Казахстанская экономическая политика: «Деньги льются, эффекта нет»
Жулдыз Алматбаева
В Казахстане пересматривают трехлетний бюджет, планируют провести ревизию госпрограмм, чтобы высвободить средства и перенаправить их на кредитование бизнеса. Правительство докладывает о скромных успехах: по данным Миннацэкономики, в первом полугодии 2016 года рост ВВП Казахстана составил 0,1%. Азиатский банк развития, который прогнозировал, что в 2016 году этот показатель составит 0,7%, на 2017 год дает прогноз в 1%.
На расширенном заседании правительства 9 сентября президент Казахстана отметил, что «в условиях новой реальности мы должны определить дальнейшие шаги по развитию».
Об этой новой реальности и политике государства корреспондент ИА REGNUM побеседовал с экономистом Айдарханом Кусаиновым, автором книги «Экономика Казахстана: мифы и реальность. Новая экономическая политика».
Казахское кейнсианство
REGNUM : Айдархан, давайте начнем с того, что надо знать о казахстанской экономике. Например, с соотношения государственного и негосударственного сектора, чтобы понимать, насколько оно определяется рынком или политикой государства.

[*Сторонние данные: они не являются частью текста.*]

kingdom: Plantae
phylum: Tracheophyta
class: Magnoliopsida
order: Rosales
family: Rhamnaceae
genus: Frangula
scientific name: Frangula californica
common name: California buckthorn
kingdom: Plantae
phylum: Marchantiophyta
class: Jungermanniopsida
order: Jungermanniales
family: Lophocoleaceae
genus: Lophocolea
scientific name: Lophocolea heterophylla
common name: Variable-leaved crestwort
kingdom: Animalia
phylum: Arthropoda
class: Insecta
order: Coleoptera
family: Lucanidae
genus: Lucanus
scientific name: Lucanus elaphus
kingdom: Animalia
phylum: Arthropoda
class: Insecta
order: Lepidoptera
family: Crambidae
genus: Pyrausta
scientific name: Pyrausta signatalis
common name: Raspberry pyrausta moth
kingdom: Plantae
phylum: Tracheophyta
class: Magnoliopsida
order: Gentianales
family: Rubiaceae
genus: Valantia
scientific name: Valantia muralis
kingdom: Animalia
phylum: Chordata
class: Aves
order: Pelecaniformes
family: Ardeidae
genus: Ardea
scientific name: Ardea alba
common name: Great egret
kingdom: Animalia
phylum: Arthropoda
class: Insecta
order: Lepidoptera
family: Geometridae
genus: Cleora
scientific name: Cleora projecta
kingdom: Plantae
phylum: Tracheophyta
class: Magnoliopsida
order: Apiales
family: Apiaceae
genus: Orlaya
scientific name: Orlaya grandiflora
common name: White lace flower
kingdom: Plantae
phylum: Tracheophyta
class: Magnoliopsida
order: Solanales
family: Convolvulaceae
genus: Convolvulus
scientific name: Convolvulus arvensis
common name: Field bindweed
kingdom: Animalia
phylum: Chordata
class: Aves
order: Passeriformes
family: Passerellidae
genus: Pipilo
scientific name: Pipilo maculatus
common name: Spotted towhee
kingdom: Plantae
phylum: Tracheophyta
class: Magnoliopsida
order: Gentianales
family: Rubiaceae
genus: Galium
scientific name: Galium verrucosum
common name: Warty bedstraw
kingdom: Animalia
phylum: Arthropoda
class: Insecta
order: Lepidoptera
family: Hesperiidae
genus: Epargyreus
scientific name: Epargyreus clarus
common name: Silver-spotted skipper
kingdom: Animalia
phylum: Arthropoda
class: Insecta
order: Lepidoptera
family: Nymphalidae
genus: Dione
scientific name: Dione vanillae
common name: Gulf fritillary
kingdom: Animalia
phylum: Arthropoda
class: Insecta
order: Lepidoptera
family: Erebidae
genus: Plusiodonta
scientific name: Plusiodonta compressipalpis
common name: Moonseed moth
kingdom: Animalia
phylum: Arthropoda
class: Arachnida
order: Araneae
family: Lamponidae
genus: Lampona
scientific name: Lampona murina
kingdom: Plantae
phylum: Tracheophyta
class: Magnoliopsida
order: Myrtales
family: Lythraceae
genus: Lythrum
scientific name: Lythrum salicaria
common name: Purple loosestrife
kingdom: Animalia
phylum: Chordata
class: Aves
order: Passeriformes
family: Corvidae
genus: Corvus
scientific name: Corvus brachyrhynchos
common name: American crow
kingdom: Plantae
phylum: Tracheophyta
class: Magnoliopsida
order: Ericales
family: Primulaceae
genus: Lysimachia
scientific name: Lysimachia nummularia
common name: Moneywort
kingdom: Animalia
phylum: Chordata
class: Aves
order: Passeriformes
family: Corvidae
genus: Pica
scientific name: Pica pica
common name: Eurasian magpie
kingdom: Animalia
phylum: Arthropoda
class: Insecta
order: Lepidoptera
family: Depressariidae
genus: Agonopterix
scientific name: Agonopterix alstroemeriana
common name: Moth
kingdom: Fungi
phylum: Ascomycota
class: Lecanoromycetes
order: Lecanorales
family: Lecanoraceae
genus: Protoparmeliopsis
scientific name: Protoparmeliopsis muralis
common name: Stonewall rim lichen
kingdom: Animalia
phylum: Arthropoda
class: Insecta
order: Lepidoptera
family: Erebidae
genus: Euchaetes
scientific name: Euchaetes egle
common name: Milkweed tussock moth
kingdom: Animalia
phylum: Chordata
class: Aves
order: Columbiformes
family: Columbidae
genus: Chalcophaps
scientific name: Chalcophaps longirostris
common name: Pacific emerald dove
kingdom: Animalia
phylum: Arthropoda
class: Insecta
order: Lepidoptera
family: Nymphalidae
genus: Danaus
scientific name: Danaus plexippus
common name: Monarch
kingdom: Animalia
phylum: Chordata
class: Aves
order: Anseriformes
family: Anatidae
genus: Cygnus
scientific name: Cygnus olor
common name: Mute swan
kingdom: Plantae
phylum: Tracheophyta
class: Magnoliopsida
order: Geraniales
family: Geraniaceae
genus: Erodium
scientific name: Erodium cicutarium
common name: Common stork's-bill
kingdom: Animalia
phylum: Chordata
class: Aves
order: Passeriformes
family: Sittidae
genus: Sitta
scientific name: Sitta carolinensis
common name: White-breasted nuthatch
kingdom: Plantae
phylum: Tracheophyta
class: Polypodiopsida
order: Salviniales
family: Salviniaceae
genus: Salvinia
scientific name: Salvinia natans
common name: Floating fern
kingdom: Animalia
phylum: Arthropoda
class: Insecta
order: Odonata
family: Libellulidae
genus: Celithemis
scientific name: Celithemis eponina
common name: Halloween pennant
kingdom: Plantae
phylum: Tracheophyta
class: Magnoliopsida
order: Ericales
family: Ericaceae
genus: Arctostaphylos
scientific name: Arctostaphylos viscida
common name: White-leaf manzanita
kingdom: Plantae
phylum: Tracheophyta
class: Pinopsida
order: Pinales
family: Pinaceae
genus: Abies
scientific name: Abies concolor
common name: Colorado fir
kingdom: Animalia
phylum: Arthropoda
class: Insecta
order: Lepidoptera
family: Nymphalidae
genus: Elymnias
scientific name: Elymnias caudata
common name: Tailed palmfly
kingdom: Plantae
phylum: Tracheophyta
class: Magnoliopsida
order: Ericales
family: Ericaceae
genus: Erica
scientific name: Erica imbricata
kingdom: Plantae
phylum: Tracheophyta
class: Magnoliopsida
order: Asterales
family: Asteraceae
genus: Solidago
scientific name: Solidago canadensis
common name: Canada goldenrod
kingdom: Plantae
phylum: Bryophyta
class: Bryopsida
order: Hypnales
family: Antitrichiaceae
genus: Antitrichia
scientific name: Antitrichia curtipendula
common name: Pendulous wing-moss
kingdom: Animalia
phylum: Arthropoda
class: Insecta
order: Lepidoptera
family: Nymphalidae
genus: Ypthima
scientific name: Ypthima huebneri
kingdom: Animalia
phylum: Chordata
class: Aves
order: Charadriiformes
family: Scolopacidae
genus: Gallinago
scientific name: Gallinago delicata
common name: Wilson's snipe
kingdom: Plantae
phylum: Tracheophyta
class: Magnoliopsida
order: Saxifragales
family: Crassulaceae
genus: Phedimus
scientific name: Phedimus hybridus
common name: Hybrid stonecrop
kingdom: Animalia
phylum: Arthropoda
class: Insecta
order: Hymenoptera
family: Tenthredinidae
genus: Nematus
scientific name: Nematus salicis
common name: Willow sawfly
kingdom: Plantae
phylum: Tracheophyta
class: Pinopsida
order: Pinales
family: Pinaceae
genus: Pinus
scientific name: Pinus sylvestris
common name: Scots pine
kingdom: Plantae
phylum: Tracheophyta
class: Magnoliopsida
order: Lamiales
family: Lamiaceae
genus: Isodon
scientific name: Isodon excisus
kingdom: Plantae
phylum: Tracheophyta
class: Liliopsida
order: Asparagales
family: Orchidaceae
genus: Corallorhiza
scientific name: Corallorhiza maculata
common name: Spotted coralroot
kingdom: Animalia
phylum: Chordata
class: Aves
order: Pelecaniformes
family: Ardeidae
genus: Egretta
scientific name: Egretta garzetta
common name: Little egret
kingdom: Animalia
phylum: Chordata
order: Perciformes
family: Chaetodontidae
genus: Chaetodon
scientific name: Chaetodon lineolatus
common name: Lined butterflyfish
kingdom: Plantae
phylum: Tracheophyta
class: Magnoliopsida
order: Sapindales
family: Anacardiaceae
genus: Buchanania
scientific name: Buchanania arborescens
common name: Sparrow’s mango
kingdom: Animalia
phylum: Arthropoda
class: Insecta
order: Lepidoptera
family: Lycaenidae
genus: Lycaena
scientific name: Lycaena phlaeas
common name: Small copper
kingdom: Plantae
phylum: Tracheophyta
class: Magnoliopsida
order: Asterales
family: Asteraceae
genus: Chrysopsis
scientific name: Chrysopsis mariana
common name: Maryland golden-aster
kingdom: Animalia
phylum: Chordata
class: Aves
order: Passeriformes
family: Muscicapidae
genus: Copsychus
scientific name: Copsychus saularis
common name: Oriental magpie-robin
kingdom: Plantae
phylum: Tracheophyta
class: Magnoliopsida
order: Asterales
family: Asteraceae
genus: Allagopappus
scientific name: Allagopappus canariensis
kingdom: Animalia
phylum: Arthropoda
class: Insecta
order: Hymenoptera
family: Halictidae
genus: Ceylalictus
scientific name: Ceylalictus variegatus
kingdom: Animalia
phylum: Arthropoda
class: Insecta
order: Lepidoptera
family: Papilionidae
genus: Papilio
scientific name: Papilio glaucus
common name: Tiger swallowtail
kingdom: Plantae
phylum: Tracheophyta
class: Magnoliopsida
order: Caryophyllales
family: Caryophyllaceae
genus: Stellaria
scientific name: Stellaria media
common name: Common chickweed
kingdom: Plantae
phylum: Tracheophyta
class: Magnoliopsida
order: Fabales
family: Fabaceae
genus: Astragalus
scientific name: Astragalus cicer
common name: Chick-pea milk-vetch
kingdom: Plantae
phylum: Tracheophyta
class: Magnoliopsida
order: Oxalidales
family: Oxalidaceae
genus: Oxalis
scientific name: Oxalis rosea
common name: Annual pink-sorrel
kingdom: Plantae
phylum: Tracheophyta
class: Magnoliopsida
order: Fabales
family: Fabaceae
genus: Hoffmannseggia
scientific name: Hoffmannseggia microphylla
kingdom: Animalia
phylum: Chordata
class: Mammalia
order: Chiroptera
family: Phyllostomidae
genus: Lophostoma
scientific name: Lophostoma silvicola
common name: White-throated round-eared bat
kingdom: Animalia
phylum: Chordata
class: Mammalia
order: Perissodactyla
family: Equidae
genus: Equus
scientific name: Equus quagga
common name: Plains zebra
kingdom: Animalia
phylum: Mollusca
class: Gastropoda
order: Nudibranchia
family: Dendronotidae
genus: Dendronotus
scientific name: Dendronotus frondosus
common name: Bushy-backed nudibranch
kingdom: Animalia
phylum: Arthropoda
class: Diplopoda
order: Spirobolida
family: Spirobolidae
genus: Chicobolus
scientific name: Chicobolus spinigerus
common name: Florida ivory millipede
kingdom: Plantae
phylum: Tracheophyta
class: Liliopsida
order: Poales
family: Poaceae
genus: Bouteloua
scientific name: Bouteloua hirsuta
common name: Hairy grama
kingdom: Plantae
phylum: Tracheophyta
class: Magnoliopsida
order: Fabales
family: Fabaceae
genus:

- Сегодня экономика Казахстана представляет собой практически госкапитализм в своих крайних проявлениях. Доля государственного и квазигосударственного сектора составляет по активам 60% ВВП, практически половина крупных предприятий аффилирована с государством. Кроме того, основным покупателем на рынке является тоже государство, которое активно участвует в экономике через закупки, создает значительную часть спроса. Та же ГПФИИР (государственная программа форсированного индустриально-инновационного развития — ИА REGNUM ) ориентирована на строительство объектов, мощностей и т.д., то есть через нее государство создает спрос на оборудование, строительные работы.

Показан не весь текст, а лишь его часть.